Start of EXTRACTED INFORMATION
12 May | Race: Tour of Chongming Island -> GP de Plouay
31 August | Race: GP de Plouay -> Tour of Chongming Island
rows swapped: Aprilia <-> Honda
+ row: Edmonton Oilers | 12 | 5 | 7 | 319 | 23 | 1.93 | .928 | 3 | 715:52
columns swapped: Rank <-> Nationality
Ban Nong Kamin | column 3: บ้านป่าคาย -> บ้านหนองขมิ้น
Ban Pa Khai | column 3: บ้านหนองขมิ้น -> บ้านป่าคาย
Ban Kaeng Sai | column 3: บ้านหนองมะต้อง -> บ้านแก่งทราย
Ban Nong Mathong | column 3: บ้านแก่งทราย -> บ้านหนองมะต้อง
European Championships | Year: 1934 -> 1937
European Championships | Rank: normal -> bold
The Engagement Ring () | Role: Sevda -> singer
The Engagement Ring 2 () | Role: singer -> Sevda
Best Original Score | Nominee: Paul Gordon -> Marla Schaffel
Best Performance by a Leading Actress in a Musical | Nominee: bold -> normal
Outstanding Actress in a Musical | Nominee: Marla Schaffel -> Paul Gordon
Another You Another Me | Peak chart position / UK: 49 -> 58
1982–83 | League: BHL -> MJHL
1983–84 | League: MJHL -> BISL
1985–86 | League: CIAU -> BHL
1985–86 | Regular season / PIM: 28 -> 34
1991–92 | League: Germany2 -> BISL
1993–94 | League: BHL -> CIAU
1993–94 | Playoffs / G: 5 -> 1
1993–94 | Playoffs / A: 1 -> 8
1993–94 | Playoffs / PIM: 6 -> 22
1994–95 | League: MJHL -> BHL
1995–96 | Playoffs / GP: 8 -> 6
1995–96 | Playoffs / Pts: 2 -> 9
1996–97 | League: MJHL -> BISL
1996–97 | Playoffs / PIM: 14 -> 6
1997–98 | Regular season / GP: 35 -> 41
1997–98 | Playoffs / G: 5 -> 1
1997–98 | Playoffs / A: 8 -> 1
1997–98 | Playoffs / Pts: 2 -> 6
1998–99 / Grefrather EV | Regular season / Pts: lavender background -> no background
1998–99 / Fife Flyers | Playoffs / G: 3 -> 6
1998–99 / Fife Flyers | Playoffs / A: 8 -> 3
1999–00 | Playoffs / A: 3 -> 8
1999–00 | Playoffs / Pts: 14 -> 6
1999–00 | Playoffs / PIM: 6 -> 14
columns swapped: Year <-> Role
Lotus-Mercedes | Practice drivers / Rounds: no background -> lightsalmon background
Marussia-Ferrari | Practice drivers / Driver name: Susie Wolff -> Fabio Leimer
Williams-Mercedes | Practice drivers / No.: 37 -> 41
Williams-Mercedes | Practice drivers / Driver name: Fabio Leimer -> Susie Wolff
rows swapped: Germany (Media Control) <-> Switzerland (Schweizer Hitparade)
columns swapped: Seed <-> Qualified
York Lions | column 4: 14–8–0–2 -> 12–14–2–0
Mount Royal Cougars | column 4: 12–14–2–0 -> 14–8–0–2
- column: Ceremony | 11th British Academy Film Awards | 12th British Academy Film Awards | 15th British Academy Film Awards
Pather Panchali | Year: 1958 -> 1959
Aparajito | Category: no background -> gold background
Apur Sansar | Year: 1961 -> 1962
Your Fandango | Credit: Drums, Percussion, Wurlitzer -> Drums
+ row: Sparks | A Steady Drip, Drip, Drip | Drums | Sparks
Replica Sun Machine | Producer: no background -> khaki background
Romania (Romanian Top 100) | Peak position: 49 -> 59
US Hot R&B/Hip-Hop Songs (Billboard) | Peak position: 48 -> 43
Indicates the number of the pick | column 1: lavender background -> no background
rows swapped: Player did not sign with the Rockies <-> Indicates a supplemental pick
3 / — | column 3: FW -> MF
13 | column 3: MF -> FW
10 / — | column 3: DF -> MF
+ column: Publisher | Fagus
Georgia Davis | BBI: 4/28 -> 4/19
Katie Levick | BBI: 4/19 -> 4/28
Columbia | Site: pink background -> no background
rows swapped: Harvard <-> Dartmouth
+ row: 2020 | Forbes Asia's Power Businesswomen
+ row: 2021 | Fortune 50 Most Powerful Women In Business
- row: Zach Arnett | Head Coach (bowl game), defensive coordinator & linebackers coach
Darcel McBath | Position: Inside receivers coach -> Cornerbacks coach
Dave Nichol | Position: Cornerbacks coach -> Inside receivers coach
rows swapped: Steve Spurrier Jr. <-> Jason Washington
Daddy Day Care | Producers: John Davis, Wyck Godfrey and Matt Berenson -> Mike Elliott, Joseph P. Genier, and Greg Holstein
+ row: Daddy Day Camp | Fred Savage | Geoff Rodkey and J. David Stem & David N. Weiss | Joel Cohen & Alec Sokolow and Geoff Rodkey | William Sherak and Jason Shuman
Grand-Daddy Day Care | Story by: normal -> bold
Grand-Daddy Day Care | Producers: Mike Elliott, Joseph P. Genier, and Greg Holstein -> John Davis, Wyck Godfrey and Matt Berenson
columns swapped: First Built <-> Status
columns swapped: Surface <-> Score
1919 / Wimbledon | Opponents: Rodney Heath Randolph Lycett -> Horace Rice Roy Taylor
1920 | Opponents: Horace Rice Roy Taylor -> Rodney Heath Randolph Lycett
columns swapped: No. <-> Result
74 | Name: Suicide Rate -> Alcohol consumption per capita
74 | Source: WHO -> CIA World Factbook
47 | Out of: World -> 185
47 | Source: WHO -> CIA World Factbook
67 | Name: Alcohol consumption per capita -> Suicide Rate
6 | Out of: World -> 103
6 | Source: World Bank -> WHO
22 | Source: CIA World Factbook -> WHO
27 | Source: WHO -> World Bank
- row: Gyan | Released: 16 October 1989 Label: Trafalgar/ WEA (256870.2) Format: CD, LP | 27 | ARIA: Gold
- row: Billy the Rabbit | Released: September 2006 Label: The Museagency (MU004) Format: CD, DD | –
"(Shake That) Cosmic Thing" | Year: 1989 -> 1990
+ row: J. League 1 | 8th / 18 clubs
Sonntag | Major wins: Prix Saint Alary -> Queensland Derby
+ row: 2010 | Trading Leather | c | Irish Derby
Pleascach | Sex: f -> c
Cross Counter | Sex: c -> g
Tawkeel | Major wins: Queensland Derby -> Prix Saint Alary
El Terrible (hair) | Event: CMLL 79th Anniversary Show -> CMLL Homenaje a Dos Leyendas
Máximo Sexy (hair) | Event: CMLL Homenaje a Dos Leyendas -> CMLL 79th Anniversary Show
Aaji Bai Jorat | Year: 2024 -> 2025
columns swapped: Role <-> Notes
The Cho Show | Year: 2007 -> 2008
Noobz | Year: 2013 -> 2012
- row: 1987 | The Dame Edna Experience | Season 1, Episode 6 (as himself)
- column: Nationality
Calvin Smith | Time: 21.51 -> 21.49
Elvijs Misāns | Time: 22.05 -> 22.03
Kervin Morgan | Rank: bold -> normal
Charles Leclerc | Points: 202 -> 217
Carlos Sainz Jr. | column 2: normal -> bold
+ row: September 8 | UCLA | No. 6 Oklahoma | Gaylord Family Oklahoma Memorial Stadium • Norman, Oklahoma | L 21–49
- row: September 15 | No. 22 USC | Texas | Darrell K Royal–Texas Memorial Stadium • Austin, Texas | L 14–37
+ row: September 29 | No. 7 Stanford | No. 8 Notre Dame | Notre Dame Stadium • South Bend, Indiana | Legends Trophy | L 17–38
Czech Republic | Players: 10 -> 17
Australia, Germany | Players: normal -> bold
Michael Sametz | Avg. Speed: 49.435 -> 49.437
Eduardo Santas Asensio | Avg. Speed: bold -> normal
End of EXTRACTED INFORMATION
_WHAT YOU NEED TO DO:_ Copy out the lines of data above word for word, every one of them.

_FINISHED EXERCISE:_
12 May | Race: Tour of Chongming Island -> GP de Plouay
31 August | Race: GP de Plouay -> Tour of Chongming Island
rows swapped: Aprilia <-> Honda
+ row: Edmonton Oilers | 12 | 5 | 7 | 319 | 23 | 1.93 | .928 | 3 | 715:52
columns swapped: Rank <-> Nationality
Ban Nong Kamin | column 3: บ้านป่าคาย -> บ้านหนองขมิ้น
Ban Pa Khai | column 3: บ้านหนองขมิ้น -> บ้านป่าคาย
Ban Kaeng Sai | column 3: บ้านหนองมะต้อง -> บ้านแก่งทราย
Ban Nong Mathong | column 3: บ้านแก่งทราย -> บ้านหนองมะต้อง
European Championships | Year: 1934 -> 1937
European Championships | Rank: normal -> bold
The Engagement Ring () | Role: Sevda -> singer
The Engagement Ring 2 () | Role: singer -> Sevda
Best Original Score | Nominee: Paul Gordon -> Marla Schaffel
Best Performance by a Leading Actress in a Musical | Nominee: bold -> normal
Outstanding Actress in a Musical | Nominee: Marla Schaffel -> Paul Gordon
Another You Another Me | Peak chart position / UK: 49 -> 58
1982–83 | League: BHL -> MJHL
1983–84 | League: MJHL -> BISL
1985–86 | League: CIAU -> BHL
1985–86 | Regular season / PIM: 28 -> 34
1991–92 | League: Germany2 -> BISL
1993–94 | League: BHL -> CIAU
1993–94 | Playoffs / G: 5 -> 1
1993–94 | Playoffs / A: 1 -> 8
1993–94 | Playoffs / PIM: 6 -> 22
1994–95 | League: MJHL -> BHL
1995–96 | Playoffs / GP: 8 -> 6
1995–96 | Playoffs / Pts: 2 -> 9
1996–97 | League: MJHL -> BISL
1996–97 | Playoffs / PIM: 14 -> 6
1997–98 | Regular season / GP: 35 -> 41
1997–98 | Playoffs / G: 5 -> 1
1997–98 | Playoffs / A: 8 -> 1
1997–98 | Playoffs / Pts: 2 -> 6
1998–99 / Grefrather EV | Regular season / Pts: lavender background -> no background
1998–99 / Fife Flyers | Playoffs / G: 3 -> 6
1998–99 / Fife Flyers | Playoffs / A: 8 -> 3
1999–00 | Playoffs / A: 3 -> 8
1999–00 | Playoffs / Pts: 14 -> 6
1999–00 | Playoffs / PIM: 6 -> 14
columns swapped: Year <-> Role
Lotus-Mercedes | Practice drivers / Rounds: no background -> lightsalmon background
Marussia-Ferrari | Practice drivers / Driver name: Susie Wolff -> Fabio Leimer
Williams-Mercedes | Practice drivers / No.: 37 -> 41
Williams-Mercedes | Practice drivers / Driver name: Fabio Leimer -> Susie Wolff
rows swapped: Germany (Media Control) <-> Switzerland (Schweizer Hitparade)
columns swapped: Seed <-> Qualified
York Lions | column 4: 14–8–0–2 -> 12–14–2–0
Mount Royal Cougars | column 4: 12–14–2–0 -> 14–8–0–2
- column: Ceremony | 11th British Academy Film Awards | 12th British Academy Film Awards | 15th British Academy Film Awards
Pather Panchali | Year: 1958 -> 1959
Aparajito | Category: no background -> gold background
Apur Sansar | Year: 1961 -> 1962
Your Fandango | Credit: Drums, Percussion, Wurlitzer -> Drums
+ row: Sparks | A Steady Drip, Drip, Drip | Drums | Sparks
Replica Sun Machine | Producer: no background -> khaki background
Romania (Romanian Top 100) | Peak position: 49 -> 59
US Hot R&B/Hip-Hop Songs (Billboard) | Peak position: 48 -> 43
Indicates the number of the pick | column 1: lavender background -> no background
rows swapped: Player did not sign with the Rockies <-> Indicates a supplemental pick
3 / — | column 3: FW -> MF
13 | column 3: MF -> FW
10 / — | column 3: DF -> MF
+ column: Publisher | Fagus
Georgia Davis | BBI: 4/28 -> 4/19
Katie Levick | BBI: 4/19 -> 4/28
Columbia | Site: pink background -> no background
rows swapped: Harvard <-> Dartmouth
+ row: 2020 | Forbes Asia's Power Businesswomen
+ row: 2021 | Fortune 50 Most Powerful Women In Business
- row: Zach Arnett | Head Coach (bowl game), defensive coordinator & linebackers coach
Darcel McBath | Position: Inside receivers coach -> Cornerbacks coach
Dave Nichol | Position: Cornerbacks coach -> Inside receivers coach
rows swapped: Steve Spurrier Jr. <-> Jason Washington
Daddy Day Care | Producers: John Davis, Wyck Godfrey and Matt Berenson -> Mike Elliott, Joseph P. Genier, and Greg Holstein
+ row: Daddy Day Camp | Fred Savage | Geoff Rodkey and J. David Stem & David N. Weiss | Joel Cohen & Alec Sokolow and Geoff Rodkey | William Sherak and Jason Shuman
Grand-Daddy Day Care | Story by: normal -> bold
Grand-Daddy Day Care | Producers: Mike Elliott, Joseph P. Genier, and Greg Holstein -> John Davis, Wyck Godfrey and Matt Berenson
columns swapped: First Built <-> Status
columns swapped: Surface <-> Score
1919 / Wimbledon | Opponents: Rodney Heath Randolph Lycett -> Horace Rice Roy Taylor
1920 | Opponents: Horace Rice Roy Taylor -> Rodney Heath Randolph Lycett
columns swapped: No. <-> Result
74 | Name: Suicide Rate -> Alcohol consumption per capita
74 | Source: WHO -> CIA World Factbook
47 | Out of: World -> 185
47 | Source: WHO -> CIA World Factbook
67 | Name: Alcohol consumption per capita -> Suicide Rate
6 | Out of: World -> 103
6 | Source: World Bank -> WHO
22 | Source: CIA World Factbook -> WHO
27 | Source: WHO -> World Bank
- row: Gyan | Released: 16 October 1989 Label: Trafalgar/ WEA (256870.2) Format: CD, LP | 27 | ARIA: Gold
- row: Billy the Rabbit | Released: September 2006 Label: The Museagency (MU004) Format: CD, DD | –
"(Shake That) Cosmic Thing" | Year: 1989 -> 1990
+ row: J. League 1 | 8th / 18 clubs
Sonntag | Major wins: Prix Saint Alary -> Queensland Derby
+ row: 2010 | Trading Leather | c | Irish Derby
Pleascach | Sex: f -> c
Cross Counter | Sex: c -> g
Tawkeel | Major wins: Queensland Derby -> Prix Saint Alary
El Terrible (hair) | Event: CMLL 79th Anniversary Show -> CMLL Homenaje a Dos Leyendas
Máximo Sexy (hair) | Event: CMLL Homenaje a Dos Leyendas -> CMLL 79th Anniversary Show
Aaji Bai Jorat | Year: 2024 -> 2025
columns swapped: Role <-> Notes
The Cho Show | Year: 2007 -> 2008
Noobz | Year: 2013 -> 2012
- row: 1987 | The Dame Edna Experience | Season 1, Episode 6 (as himself)
- column: Nationality
Calvin Smith | Time: 21.51 -> 21.49
Elvijs Misāns | Time: 22.05 -> 22.03
Kervin Morgan | Rank: bold -> normal
Charles Leclerc | Points: 202 -> 217
Carlos Sainz Jr. | column 2: normal -> bold
+ row: September 8 | UCLA | No. 6 Oklahoma | Gaylord Family Oklahoma Memorial Stadium • Norman, Oklahoma | L 21–49
- row: September 15 | No. 22 USC | Texas | Darrell K Royal–Texas Memorial Stadium • Austin, Texas | L 14–37
+ row: September 29 | No. 7 Stanford | No. 8 Notre Dame | Notre Dame Stadium • South Bend, Indiana | Legends Trophy | L 17–38
Czech Republic | Players: 10 -> 17
Australia, Germany | Players: normal -> bold
Michael Sametz | Avg. Speed: 49.435 -> 49.437
Eduardo Santas Asensio | Avg. Speed: bold -> normal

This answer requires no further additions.